**What you are asked to do:**
Set down the full listing exactly as given. Any pictures are to be left out.

**Excerpted records:**
::::

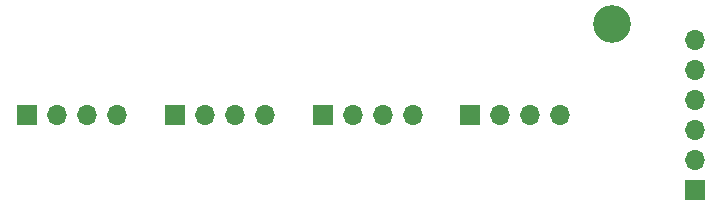
<source format=gbr>
%TF.GenerationSoftware,KiCad,Pcbnew,7.0.11-7.0.11~ubuntu22.04.1*%
%TF.CreationDate,2024-11-05T13:46:25+02:00*%
%TF.ProjectId,USB_Magic_Hub,5553425f-4d61-4676-9963-5f4875622e6b,rev?*%
%TF.SameCoordinates,PXc65d40PYc65d40*%
%TF.FileFunction,Soldermask,Bot*%
%TF.FilePolarity,Negative*%
%FSLAX46Y46*%
G04 Gerber Fmt 4.6, Leading zero omitted, Abs format (unit mm)*
G04 Created by KiCad (PCBNEW 7.0.11-7.0.11~ubuntu22.04.1) date 2024-11-05 13:46:25*
%MOMM*%
%LPD*%
G01*
G04 APERTURE LIST*
%ADD10R,1.700000X1.700000*%
%ADD11O,1.700000X1.700000*%
%ADD12C,3.200000*%
G04 APERTURE END LIST*
D10*
%TO.C,J1*%
X54950000Y-11750000D03*
D11*
X57490000Y-11750000D03*
X60030000Y-11750000D03*
X62570000Y-11750000D03*
%TD*%
D10*
%TO.C,J2*%
X42450000Y-11750000D03*
D11*
X44990000Y-11750000D03*
X47530000Y-11750000D03*
X50070000Y-11750000D03*
%TD*%
D10*
%TO.C,J3*%
X29950000Y-11750000D03*
D11*
X32490000Y-11750000D03*
X35030000Y-11750000D03*
X37570000Y-11750000D03*
%TD*%
D10*
%TO.C,J4*%
X74000000Y-18100000D03*
D11*
X74000000Y-15560000D03*
X74000000Y-13020000D03*
X74000000Y-10480000D03*
X74000000Y-7940000D03*
X74000000Y-5400000D03*
%TD*%
D10*
%TO.C,J5*%
X17450000Y-11750000D03*
D11*
X19990000Y-11750000D03*
X22530000Y-11750000D03*
X25070000Y-11750000D03*
%TD*%
D12*
%TO.C,H1*%
X67000000Y-4000000D03*
%TD*%
M02*

</source>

::::

**Solution for this exercise:**
<source format=gbr>
%TF.GenerationSoftware,KiCad,Pcbnew,7.0.11-7.0.11~ubuntu22.04.1*%
%TF.CreationDate,2024-11-05T13:46:25+02:00*%
%TF.ProjectId,USB_Magic_Hub,5553425f-4d61-4676-9963-5f4875622e6b,rev?*%
%TF.SameCoordinates,PXc65d40PYc65d40*%
%TF.FileFunction,Soldermask,Bot*%
%TF.FilePolarity,Negative*%
%FSLAX46Y46*%
G04 Gerber Fmt 4.6, Leading zero omitted, Abs format (unit mm)*
G04 Created by KiCad (PCBNEW 7.0.11-7.0.11~ubuntu22.04.1) date 2024-11-05 13:46:25*
%MOMM*%
%LPD*%
G01*
G04 APERTURE LIST*
%ADD10R,1.700000X1.700000*%
%ADD11O,1.700000X1.700000*%
%ADD12C,3.200000*%
G04 APERTURE END LIST*
D10*
%TO.C,J1*%
X54950000Y-11750000D03*
D11*
X57490000Y-11750000D03*
X60030000Y-11750000D03*
X62570000Y-11750000D03*
%TD*%
D10*
%TO.C,J2*%
X42450000Y-11750000D03*
D11*
X44990000Y-11750000D03*
X47530000Y-11750000D03*
X50070000Y-11750000D03*
%TD*%
D10*
%TO.C,J3*%
X29950000Y-11750000D03*
D11*
X32490000Y-11750000D03*
X35030000Y-11750000D03*
X37570000Y-11750000D03*
%TD*%
D10*
%TO.C,J4*%
X74000000Y-18100000D03*
D11*
X74000000Y-15560000D03*
X74000000Y-13020000D03*
X74000000Y-10480000D03*
X74000000Y-7940000D03*
X74000000Y-5400000D03*
%TD*%
D10*
%TO.C,J5*%
X17450000Y-11750000D03*
D11*
X19990000Y-11750000D03*
X22530000Y-11750000D03*
X25070000Y-11750000D03*
%TD*%
D12*
%TO.C,H1*%
X67000000Y-4000000D03*
%TD*%
M02*

</source>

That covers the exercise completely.